Most visitors to Mesa Verde only visit the Chapin Mesa area, and if your time is short, that is an appropriate plan. Wetherill Mesa is a longer drive, and there are only a few sites to visit there, so it could be skipped if you're schedule is tight. But with a half-day or more to spare, Long House and the other sites on Wetherill Mesa are definitely worth the extra driving (and the drive, like the other main park road, is absolutely spectacular and provides great views).
Wetherill Mesa is named for the family of ranchers who discovered the cliff dwellings and assisted the early archeologists who studied the sites and advocated for national park protections. The mesa is one of several north-south running fingers of land that make up the park. To get there requires winding up and down a number of these mesas, and the road there is windy and steep. Once there, you'll see that it is a much more spartan operation than the more-developed Chapin Mesa. Long House is the prime attraction, but there are some mesa-top dwellings in addition to Step House, which is a small ruin open for self exploration.
Long House is about the same size as Cliff Palace, the more well-known ruin. The tours are given less frequently and are generally smaller. There is some walking involved, about 2.25 miles round trip, but the walk is flat.
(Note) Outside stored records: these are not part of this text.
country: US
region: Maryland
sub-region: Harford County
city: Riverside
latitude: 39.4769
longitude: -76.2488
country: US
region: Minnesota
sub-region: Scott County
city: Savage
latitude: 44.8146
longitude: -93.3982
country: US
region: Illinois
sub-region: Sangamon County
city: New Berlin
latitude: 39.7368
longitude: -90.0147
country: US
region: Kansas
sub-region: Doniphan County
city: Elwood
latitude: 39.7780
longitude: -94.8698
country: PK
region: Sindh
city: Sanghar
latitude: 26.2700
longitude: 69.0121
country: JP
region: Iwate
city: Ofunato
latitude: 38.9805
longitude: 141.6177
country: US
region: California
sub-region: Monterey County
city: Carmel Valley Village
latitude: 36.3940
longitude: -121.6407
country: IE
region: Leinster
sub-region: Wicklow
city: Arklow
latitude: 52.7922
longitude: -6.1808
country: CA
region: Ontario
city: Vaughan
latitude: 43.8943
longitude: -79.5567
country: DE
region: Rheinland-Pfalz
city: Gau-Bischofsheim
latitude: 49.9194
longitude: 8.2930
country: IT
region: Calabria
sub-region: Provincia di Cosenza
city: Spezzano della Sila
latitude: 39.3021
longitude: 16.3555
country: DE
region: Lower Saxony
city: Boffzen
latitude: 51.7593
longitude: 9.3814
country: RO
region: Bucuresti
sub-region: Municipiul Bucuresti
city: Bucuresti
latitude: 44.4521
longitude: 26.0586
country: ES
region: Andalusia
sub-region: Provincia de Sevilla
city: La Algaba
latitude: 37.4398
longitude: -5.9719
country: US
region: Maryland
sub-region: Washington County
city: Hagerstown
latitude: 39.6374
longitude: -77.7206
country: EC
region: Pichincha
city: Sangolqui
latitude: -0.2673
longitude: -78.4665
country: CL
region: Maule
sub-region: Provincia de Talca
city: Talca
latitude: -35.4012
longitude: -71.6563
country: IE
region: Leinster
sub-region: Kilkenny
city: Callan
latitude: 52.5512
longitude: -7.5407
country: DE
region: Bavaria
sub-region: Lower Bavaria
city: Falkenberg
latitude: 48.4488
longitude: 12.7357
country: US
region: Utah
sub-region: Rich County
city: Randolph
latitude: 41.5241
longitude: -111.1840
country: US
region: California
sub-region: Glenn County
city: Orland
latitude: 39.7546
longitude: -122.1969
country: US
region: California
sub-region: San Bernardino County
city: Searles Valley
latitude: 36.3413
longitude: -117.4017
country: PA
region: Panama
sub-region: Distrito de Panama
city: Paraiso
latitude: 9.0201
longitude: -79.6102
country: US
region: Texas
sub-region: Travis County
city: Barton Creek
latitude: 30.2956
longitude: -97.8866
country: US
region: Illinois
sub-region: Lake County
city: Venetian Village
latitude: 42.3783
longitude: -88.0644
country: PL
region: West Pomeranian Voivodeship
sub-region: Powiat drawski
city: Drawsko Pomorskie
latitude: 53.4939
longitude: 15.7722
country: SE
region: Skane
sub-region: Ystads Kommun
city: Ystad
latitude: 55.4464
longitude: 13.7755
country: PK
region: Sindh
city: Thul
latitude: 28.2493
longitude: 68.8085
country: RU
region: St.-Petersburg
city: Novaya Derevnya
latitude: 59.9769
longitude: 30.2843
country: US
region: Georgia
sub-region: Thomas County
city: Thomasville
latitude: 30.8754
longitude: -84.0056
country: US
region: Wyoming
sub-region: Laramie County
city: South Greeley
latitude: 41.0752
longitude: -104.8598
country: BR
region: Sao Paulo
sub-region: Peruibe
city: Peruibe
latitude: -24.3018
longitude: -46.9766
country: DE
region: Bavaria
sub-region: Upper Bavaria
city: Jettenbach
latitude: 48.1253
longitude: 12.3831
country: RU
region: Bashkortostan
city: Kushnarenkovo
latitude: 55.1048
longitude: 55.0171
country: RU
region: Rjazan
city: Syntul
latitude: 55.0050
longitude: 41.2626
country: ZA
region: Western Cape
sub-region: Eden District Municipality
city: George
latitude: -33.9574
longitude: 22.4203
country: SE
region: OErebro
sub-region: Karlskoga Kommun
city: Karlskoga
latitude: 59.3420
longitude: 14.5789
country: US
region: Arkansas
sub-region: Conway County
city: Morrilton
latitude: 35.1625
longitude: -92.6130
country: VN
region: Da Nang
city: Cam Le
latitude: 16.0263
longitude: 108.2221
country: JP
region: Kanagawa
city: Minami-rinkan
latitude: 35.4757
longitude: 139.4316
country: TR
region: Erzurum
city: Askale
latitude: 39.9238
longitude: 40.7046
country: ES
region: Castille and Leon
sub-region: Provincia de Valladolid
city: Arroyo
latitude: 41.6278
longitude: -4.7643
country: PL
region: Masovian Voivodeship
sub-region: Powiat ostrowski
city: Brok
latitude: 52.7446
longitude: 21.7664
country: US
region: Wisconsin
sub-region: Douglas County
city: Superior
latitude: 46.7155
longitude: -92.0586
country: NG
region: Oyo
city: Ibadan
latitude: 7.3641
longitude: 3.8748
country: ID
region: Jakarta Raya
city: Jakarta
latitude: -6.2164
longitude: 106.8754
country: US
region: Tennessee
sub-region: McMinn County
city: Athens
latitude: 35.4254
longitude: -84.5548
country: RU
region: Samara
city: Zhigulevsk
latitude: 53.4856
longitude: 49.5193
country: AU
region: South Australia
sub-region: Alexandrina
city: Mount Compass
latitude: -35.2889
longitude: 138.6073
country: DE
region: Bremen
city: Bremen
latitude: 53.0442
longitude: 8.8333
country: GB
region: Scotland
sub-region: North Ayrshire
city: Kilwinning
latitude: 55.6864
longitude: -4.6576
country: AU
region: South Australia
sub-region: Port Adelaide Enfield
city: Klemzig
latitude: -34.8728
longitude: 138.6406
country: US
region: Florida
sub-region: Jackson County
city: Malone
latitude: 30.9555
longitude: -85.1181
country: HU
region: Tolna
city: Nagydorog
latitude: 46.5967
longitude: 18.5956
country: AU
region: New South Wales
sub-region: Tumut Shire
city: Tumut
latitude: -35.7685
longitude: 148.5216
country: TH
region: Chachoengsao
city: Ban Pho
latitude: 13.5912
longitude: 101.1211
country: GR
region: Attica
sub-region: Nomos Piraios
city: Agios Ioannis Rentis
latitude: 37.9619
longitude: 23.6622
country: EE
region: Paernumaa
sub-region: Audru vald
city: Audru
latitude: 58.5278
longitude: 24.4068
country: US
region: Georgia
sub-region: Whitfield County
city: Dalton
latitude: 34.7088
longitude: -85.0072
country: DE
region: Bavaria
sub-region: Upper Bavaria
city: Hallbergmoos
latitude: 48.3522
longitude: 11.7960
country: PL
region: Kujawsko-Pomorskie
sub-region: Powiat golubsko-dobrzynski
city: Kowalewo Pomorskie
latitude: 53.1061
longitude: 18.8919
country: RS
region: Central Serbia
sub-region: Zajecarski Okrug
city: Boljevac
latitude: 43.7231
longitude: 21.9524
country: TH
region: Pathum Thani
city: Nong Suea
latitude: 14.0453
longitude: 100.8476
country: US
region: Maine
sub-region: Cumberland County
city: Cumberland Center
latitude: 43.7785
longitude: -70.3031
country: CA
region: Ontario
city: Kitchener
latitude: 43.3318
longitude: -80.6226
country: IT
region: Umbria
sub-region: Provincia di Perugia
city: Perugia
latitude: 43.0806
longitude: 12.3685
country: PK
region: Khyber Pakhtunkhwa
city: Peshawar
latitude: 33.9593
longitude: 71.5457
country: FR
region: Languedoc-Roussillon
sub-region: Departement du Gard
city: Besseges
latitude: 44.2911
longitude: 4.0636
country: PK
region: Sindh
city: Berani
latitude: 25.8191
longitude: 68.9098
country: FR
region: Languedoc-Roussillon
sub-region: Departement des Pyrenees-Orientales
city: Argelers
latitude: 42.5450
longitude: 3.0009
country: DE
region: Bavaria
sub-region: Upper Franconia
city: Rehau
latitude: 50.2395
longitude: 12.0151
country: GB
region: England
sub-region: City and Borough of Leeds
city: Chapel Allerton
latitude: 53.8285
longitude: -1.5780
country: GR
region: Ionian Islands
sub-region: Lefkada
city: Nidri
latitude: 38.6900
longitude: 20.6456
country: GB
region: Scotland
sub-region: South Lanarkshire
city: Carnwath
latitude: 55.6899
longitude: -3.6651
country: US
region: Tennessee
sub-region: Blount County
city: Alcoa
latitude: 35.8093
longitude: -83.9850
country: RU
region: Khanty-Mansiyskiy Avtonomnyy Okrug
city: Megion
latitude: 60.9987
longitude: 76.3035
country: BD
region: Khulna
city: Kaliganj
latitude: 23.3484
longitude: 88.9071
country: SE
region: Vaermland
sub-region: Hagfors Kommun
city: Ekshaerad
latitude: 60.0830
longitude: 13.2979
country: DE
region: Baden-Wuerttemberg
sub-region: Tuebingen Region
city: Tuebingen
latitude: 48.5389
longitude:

Unlike the Cliff Palace tour, which is restricted to the path along the bottom of the ruin, the Long House tour allows visitors to climb up ladders and steps to visit the back of the alcove behind the buildings. Here the fresh water spring that sustained the inhabitants 700 years ago is still visible. There is also a pile of wood that is over 700 years old. The perspectives for photographs are much richer than at Cliff Palace, and it is easier to imagine what it might have felt like to live here centuries ago. Also, because this is a 2-hour tour, the ranger can go into much more detail and answer more questions.
Note: Long House is only open for tours from Memorial Day to Labor Day.